Second, they suggest that educators consider using PEG or another AES for periodic, class-wide formative assessment. Their findings show that PEG provides immediate and reliable evaluation of student writing overall, especially for non-struggling writers.

Third, they suggest that educators blend AES with hand-scoring, relying on human raters to make the most consequential educational decisions. PEG is highly reliable for average or higher-performing writers, and it can save valuable human resources, as assessing writing is both laborious and time-intensive. However, PEG is less reliable than hand-scoring for making decisions for vulnerable students. Thus, Wilson and his co-authors recommend that educators rely on hand-scoring to assess the performance of struggling writers.

“Efforts to establish prevention-intervention frameworks around writing have been stymied, in part, due to a lack of efficient and reliable assessments that educators can use to make timely and valid data-based decisions about their students,” Wilson said. “We illustrate a path forward that involves combining the strengths of technology and teachers, and we envision that this path will be increasingly feasible to implement as AES continues to expand in K–12 education in the future.”

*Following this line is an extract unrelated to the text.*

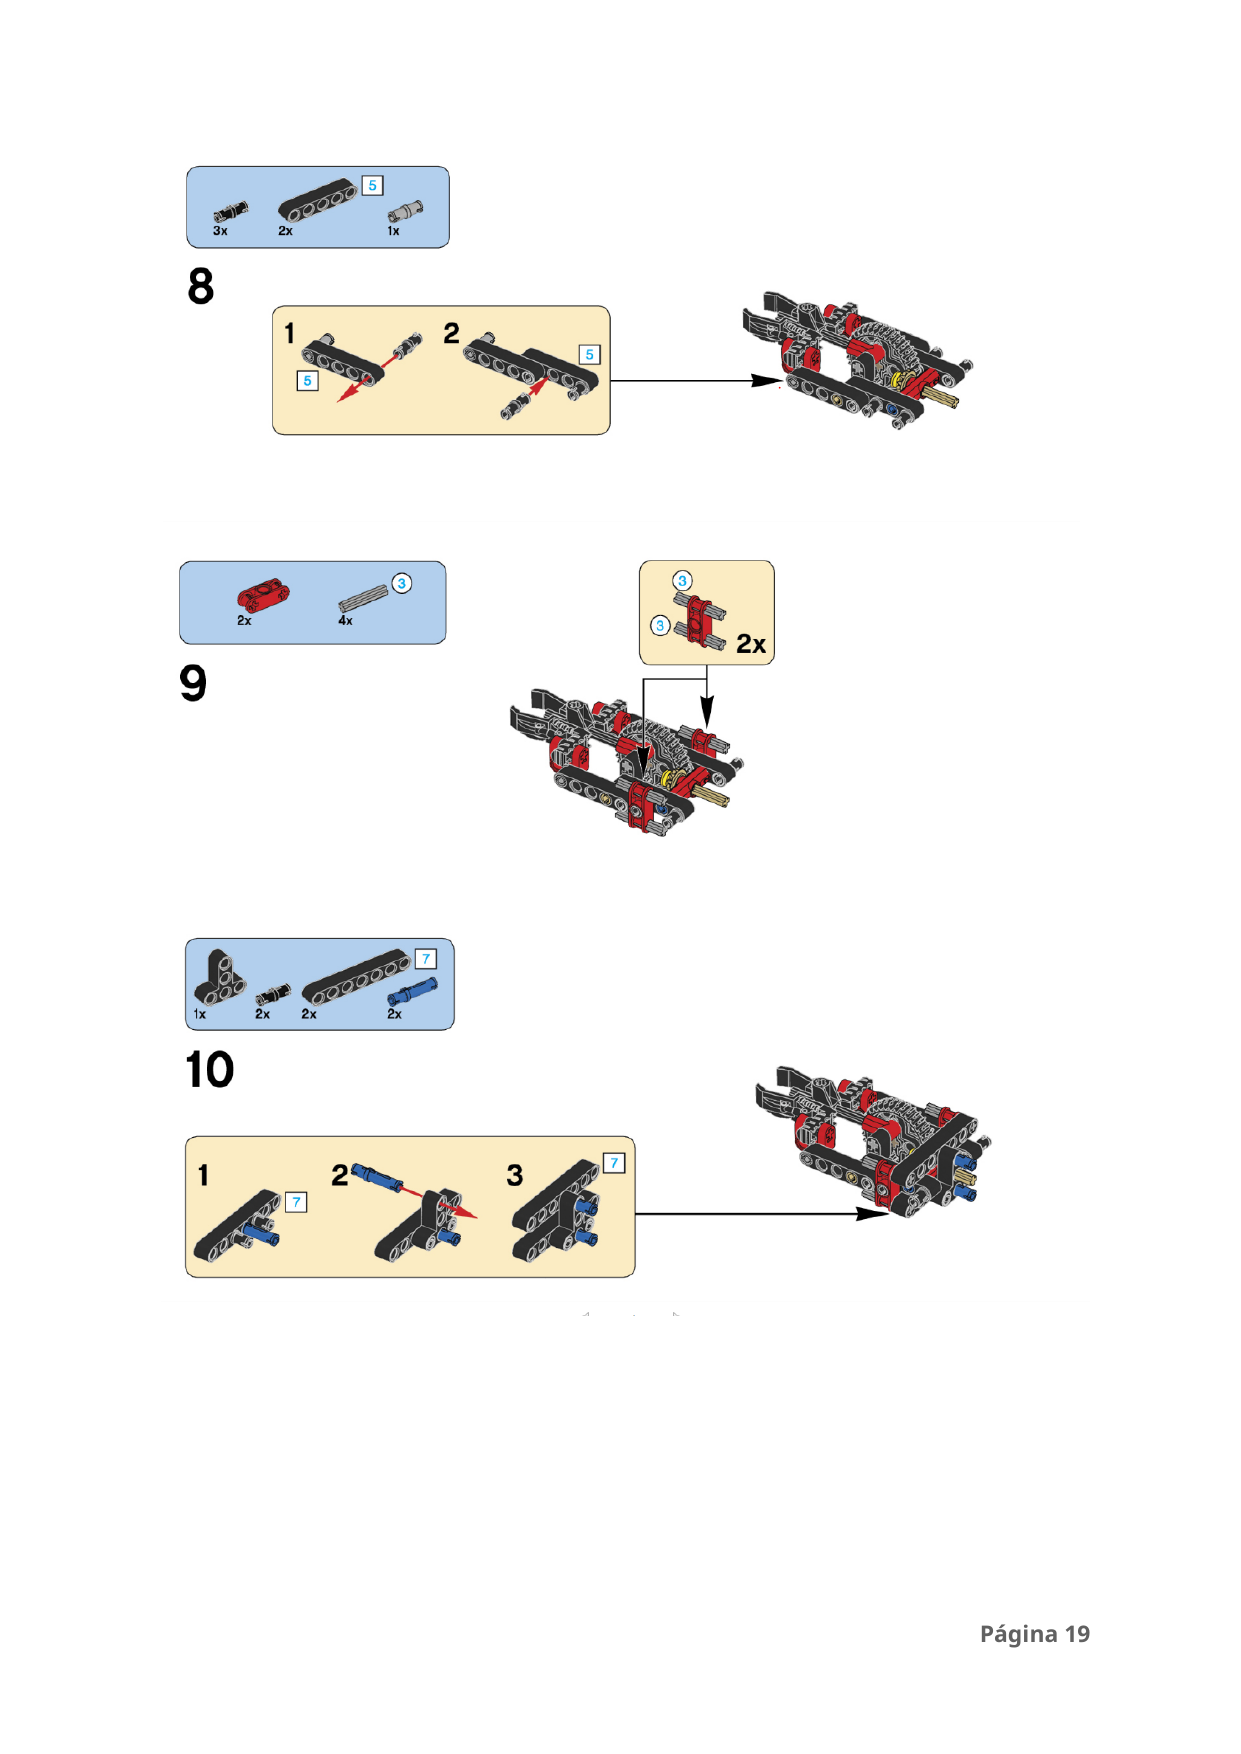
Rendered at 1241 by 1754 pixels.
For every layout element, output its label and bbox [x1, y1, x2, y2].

picture [150, 919, 1091, 1316]
picture [150, 150, 1091, 528]
picture [150, 536, 1091, 911]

Article by Jessica Henderson. Photography by Elizabeth Adams.

Joshua Wilson portrait

About Joshua Wilson

Dr. Joshua Wilson is an associate professor in CEHD’s School of Education at the University of Delaware. His research broadly focuses on ways to improve the teaching and learning of writing and specifically focuses on ways that automated writing evaluation systems can facilitate those improvements. His research has been supported by grants from federal, foundation, and industry sponsors and has been published in journals such as Computers & EducationJournal of Educational Psychology, Elementary School JournalInternational Journal of Artificial Intelligence in Education and Journal of School Psychology among others.

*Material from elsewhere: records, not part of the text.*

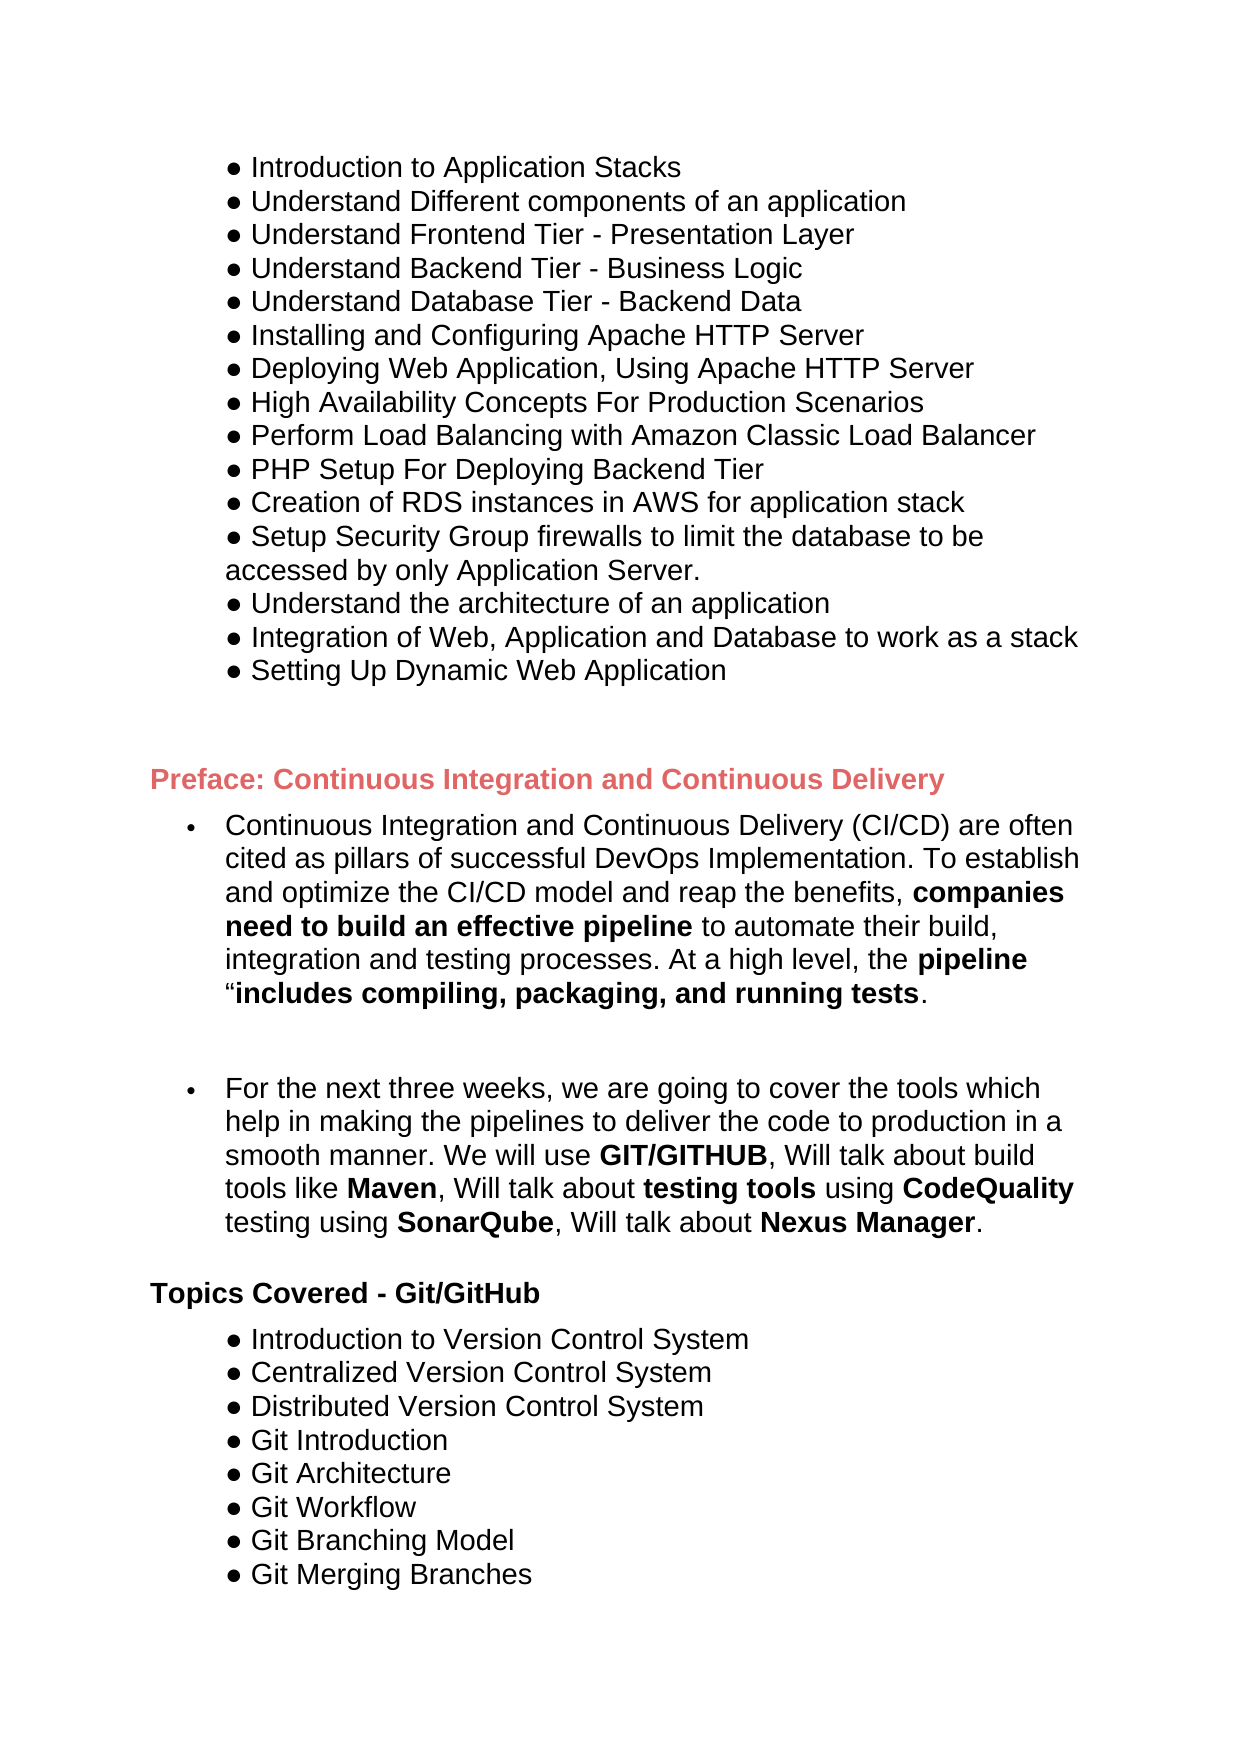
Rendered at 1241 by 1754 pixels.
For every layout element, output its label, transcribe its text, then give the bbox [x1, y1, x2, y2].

text Preface: Continuous Integration and Continuous Delivery [150, 762, 1090, 795]
list For the next three weeks, we are going to cover the tools which help in making the pipelines to deliver the code to production in a smooth manner. We will use GIT/GITHUB, Will talk about build tools like Maven, Will talk about testing tools using CodeQuality testing using SonarQube, Will talk about Nexus Manager. [187, 1071, 1090, 1238]
text ● Understand Backend Tier - Business Logic [225, 251, 1090, 284]
text Topics Covered - Git/GitHub [150, 1276, 1090, 1309]
text ● Creation of RDS instances in AWS for application stack [225, 485, 1090, 519]
text ● Introduction to Application Stacks [225, 150, 1090, 183]
text ● Perform Load Balancing with Amazon Classic Load Balancer [225, 418, 1090, 452]
text ● Understand Database Tier - Backend Data [225, 284, 1090, 318]
text ● High Availability Concepts For Production Scenarios [225, 385, 1090, 418]
text ● Deploying Web Application, Using Apache HTTP Server [225, 351, 1090, 385]
text ● Introduction to Version Control System [225, 1322, 1090, 1356]
text ● Git Introduction [225, 1423, 1090, 1456]
text ● Git Merging Branches [225, 1557, 1090, 1590]
text ● Distributed Version Control System [225, 1389, 1090, 1423]
text ● Centralized Version Control System [225, 1356, 1090, 1389]
text ● Understand Frontend Tier - Presentation Layer [225, 217, 1090, 251]
text ● Installing and Configuring Apache HTTP Server [225, 318, 1090, 351]
list Continuous Integration and Continuous Delivery (CI/CD) are often cited as pillars of successful DevOps Implementation. To establish and optimize the CI/CD model and reap the benefits, companies need to build an effective pipeline to automate their build, integration and testing processes. At a high level, the pipeline “includes compiling, packaging, and running tests. [187, 808, 1090, 1009]
text ● Integration of Web, Application and Database to work as a stack [225, 619, 1090, 653]
text ● Git Workflow [225, 1490, 1090, 1523]
text ● PHP Setup For Deploying Backend Tier [225, 452, 1090, 485]
text ● Git Branching Model [225, 1523, 1090, 1557]
text ● Setup Security Group firewalls to limit the database to be accessed by only Application Server. [225, 519, 1090, 586]
text ● Understand Different components of an application [225, 183, 1090, 217]
text ● Setting Up Dynamic Web Application [225, 653, 1090, 687]
text ● Understand the architecture of an application [225, 586, 1090, 619]
text ● Git Architecture [225, 1456, 1090, 1490]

Literacy and Language Faculty at CEHD

Wilson’s research complements the work of the literacy and language faculty at CEHD who study writing, which include David Coker (assessment, development and instruction), William Lewis (secondary content area writing), Charles A. MacArthur (development and instruction for struggling writers), Kristen Ritchey (students with writing difficulties and disabilities) and Sharon Walpole (elementary writing curriculum).